Operating in Colombia’s southwestern department of Nariño, the Revolutinary Armed Forces of Colombia (FARC) commander, known only as “Rambo,” runs the rebel army’s “Daniel Aldana” mobile column. According to El Tiempo, this column is one of the FARC’s most active, and is also responsible for helping finance the FARC’s insurgency. Drug trafficking is reportedly the principal source of income, but extortion and illegal mining also provide the mobile column with illicit revenue streams.

US and Colombian authorities consider Rambo to be the biggest drug trafficker in Nariño, where he allegedly controls coca cultivation, cocaine processing laboratories, and trafficking routes. He is thought to be capable of moving hundreds of tons of cocaine through Colombia’s Pacific coast. 

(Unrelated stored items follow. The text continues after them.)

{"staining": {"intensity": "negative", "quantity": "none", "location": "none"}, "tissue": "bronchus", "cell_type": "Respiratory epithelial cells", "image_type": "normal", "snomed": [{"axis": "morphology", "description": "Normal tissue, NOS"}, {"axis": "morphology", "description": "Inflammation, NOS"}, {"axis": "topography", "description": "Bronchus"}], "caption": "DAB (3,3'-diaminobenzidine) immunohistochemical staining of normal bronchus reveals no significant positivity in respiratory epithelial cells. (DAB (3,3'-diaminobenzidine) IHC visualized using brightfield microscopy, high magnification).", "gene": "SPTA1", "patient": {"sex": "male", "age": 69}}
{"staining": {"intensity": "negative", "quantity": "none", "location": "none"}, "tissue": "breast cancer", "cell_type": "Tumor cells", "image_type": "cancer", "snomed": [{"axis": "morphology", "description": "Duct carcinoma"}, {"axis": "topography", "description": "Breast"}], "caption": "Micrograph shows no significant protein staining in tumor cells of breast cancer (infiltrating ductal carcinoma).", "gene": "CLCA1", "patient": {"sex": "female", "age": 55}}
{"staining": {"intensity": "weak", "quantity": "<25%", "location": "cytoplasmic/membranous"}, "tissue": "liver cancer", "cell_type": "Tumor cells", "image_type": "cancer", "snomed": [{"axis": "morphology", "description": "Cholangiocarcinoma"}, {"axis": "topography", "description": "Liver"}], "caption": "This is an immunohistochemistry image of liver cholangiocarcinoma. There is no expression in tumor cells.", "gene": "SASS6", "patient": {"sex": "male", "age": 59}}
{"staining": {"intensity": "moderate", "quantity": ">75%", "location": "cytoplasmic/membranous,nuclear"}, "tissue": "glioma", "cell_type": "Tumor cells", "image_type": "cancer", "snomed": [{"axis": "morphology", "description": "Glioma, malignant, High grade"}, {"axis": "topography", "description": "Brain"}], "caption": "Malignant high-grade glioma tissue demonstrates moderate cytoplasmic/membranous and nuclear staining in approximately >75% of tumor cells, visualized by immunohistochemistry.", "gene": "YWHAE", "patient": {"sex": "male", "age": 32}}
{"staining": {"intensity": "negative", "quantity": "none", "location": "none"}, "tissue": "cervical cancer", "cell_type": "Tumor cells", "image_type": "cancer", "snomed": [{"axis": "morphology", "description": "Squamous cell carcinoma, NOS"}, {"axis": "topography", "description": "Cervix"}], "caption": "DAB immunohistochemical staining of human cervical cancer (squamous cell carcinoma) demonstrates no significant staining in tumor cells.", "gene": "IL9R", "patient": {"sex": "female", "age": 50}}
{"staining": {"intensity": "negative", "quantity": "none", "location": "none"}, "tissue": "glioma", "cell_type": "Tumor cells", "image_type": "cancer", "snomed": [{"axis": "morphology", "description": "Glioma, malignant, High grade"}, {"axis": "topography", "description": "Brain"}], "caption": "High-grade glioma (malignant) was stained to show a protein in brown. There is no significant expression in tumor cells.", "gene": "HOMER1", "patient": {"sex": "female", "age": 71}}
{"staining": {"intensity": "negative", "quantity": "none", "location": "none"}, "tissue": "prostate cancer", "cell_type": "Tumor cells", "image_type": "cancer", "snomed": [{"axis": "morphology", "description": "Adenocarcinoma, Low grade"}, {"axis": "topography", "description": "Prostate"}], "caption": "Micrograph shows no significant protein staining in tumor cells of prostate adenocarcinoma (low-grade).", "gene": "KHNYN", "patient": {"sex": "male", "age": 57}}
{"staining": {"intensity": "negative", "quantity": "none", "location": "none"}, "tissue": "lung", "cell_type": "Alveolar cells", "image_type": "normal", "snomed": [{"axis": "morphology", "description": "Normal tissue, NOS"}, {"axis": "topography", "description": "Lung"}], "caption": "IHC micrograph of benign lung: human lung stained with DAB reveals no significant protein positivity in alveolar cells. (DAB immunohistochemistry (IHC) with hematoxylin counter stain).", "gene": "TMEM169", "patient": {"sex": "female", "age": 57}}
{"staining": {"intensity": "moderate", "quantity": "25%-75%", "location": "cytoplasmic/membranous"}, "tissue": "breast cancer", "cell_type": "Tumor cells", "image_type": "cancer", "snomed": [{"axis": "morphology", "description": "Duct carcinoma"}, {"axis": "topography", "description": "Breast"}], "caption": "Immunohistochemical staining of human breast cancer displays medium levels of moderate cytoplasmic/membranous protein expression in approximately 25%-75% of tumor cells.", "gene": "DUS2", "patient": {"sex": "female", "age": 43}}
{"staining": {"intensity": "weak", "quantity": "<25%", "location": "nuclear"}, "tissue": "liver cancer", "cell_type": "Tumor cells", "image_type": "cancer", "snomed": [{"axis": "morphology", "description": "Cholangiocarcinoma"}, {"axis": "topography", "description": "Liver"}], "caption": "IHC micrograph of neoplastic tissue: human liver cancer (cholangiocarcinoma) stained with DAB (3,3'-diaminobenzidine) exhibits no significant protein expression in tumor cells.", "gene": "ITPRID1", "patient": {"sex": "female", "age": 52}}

According to El Tiempo, Colombian state intelligence agencies assert Rambo has held meetings with representatives of Mexico’s Sinaloa Cartel near the Ecuadorian border. In 2014, authorities in Nariño seized a private plane carrying a 500-kilo cocaine shipment that Rambo had allegedly coordinated for the Sinaloa Cartel.

InSight Crime Analysis

Due to his extensive involvement in the drug trade, Rambo embodies the class of insurgents most likely to criminalize should the FARC sign a peace agreement with the government. As previously documented by InSight Crime, it is almost inevitable that some FARC elements will continue their participation in criminal activity after demobilization. The guerrilla factions most deeply involved in drug trafficking are also many of the most vulnerable to criminalization, as it would be easiest for them to transition into full-time criminal actors. 

SEE ALSO: FARC, Peace and Possible Criminalization

There are increasing signs that some guerrillas may criminalize even before a peace deal with the government is struck. In July, authorities captured a FARC finance chief that allegedly doubled as the head of a narco-paramilitary gang. Earlier this month, uncovered FARC email correspondence reportedly revealed a drug trafficking alliance between the rebel group and criminal organization the Urabeños.